Kent Ullberg (b. 1945)
Silver Ghosts,
signed "© Ullberg" on base
stainless steel, 14 by 7 by 17 in.
edition 10 of 50
Kent Ullberg is the 2016 Featured Artist for The Bonefish and Tarpon Trust. 50% of the proceeds from the sale of "Silver Ghosts" will go directly to BTT, whose mission is to conserve and enhance global bonefish, tarpon, and permit fisheries and their environments through stewardship, research, education, and advocacy. The BTT serves as a repository for information on the life history of these species and works internationally with anglers, guides, scientists, regulators, and the public to nurture and enhance fish populations.
A native of Sweden, Kent Ullberg is recognized as one of the world’s foremost wildlife sculptors. He studied at the Swedish University College of Art in Stockholm and worked at museums in Germany, the Netherlands, France, Africa, and Denver, Colorado. After living in Botswana, Africa, for seven years, he has made his home permanently in the United States where he now lives on Padre Island, Corpus Christi, Texas. He also maintains a studio in Loveland, Colorado.
Ullberg is a member of numerous art organizations and has been honored with many prestigious awards. In 1990 his peers elected him a Full Academician. A selection of his memberships include the National Sculpture Society, the American Society of Marine Art, the Allied Artists of America, Nature in Art, Sandhurst, UK, and the National Academy of Western Art in Oklahoma City, Oklahoma, which awarded him the Prix de West, the foremost recognition in Western Art. In 2010 he received the Briscoe Legacy Award.
In October 2008, Kent Ullberg’s work “Silver Ghosts” was awarded the 2008 Environmental Wildlife Award at the 29th Annual Mystic International Marine Art Exhibit at the Maritime Gallery at Mystic Seaport, Connecticut. This award acknowledges the importance of preserving the fragile balance within the world’s ecosystem. “Silver Ghosts” was recognized as the work that best depicts marine wildlife in their native habitat.
Kent Ullberg has been a fisherman all his life.

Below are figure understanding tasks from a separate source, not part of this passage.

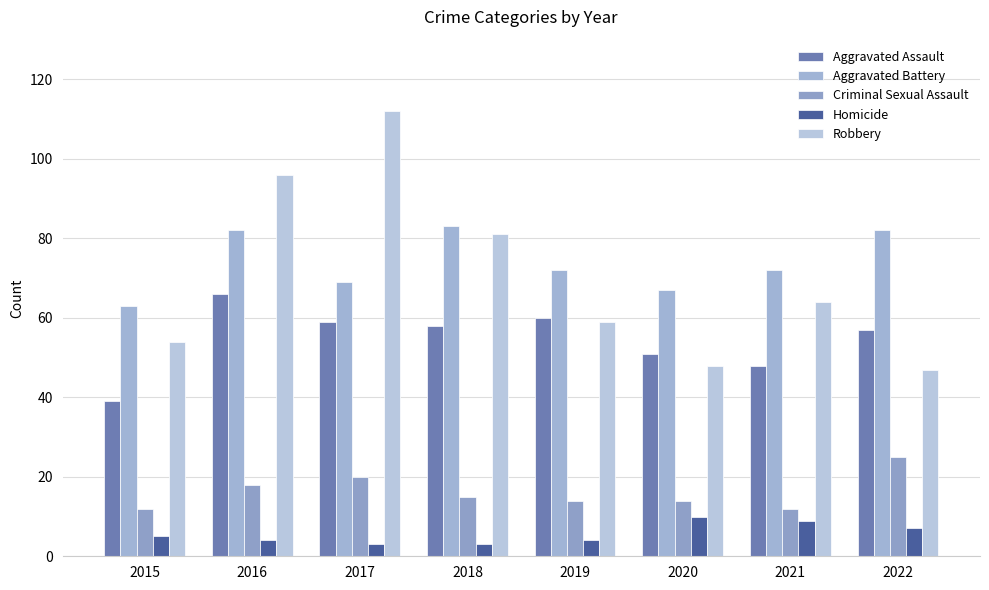

Reading right to left, what are all the values shown in this chart?

Aggravated Assault: 2022=57	2021=48	2020=51	2019=60	2018=58	2017=59	2016=66	2015=39
Aggravated Battery: 2022=82	2021=72	2020=67	2019=72	2018=83	2017=69	2016=82	2015=63
Criminal Sexual Assault: 2022=25	2021=12	2020=14	2019=14	2018=15	2017=20	2016=18	2015=12
Homicide: 2022=7	2021=9	2020=10	2019=4	2018=3	2017=3	2016=4	2015=5
Robbery: 2022=47	2021=64	2020=48	2019=59	2018=81	2017=112	2016=96	2015=54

Over the years he has had the privilege of exploring the fishing and diving grounds of Cocos Island, Panama, and the Great Barrier Reef, amongst others, with his good friend Dr. Guy Harvey. Ullberg writes, "I will always be attracted to the sea, both as a fisherman and an artist; of all the works I have created at least half of them are marine related.”
Known for his monumental works executed for museums and municipalities across the globe, his Fort Lauderdale, Florida, and his Omaha, Nebraska, installations are the largest bronze wildlife compositions ever done, spanning several city blocks. Both earned him the coveted Henry Hering Medal Award from the National Sculpture Society, New York City. His most recent monumental installation is “Snow-Mastodon,” a life-size bronze Mastodon placed outside the Denver Museum of Nature and Science last September.